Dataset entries
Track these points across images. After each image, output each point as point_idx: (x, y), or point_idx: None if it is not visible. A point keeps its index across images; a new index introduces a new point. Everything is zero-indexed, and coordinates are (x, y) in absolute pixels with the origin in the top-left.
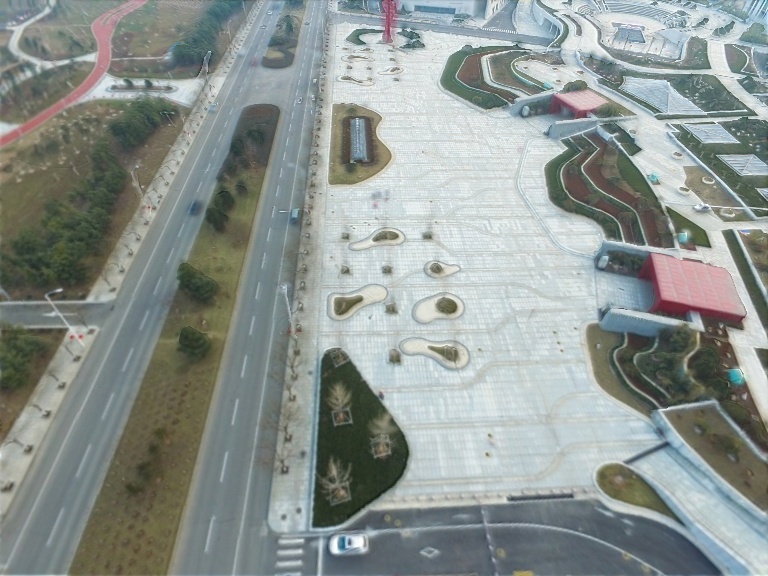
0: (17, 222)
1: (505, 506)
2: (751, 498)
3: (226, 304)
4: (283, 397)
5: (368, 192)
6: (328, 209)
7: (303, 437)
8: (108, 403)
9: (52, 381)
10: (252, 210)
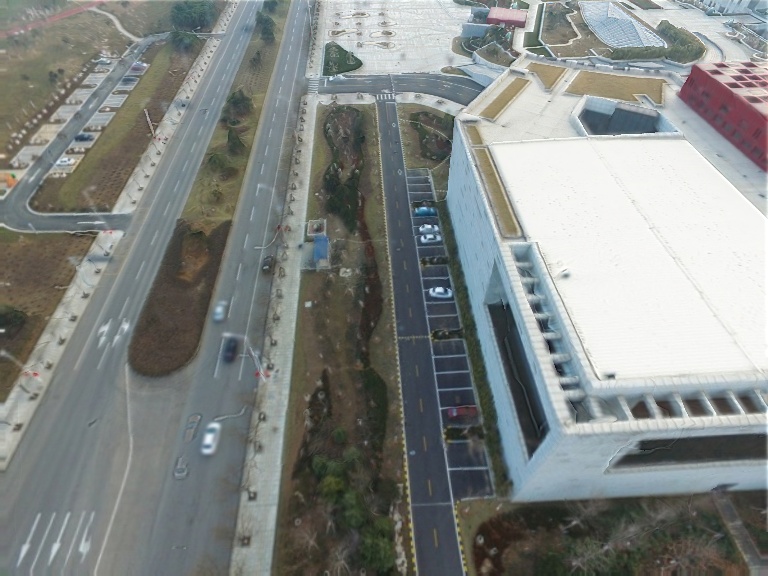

Job
Which lines in the data above contain the word "introduces"? Copy each of those lines in full.

Solution to this problem
Track these points across images. After each image, output each point as point_idx: (x, y), or point_idx: None if it is not visible. A point keeps its index across images; a new index introduces a new point. Everything is zero-indexed, and coordinates are (x, y) in absolute pixels with the origin in the top-left.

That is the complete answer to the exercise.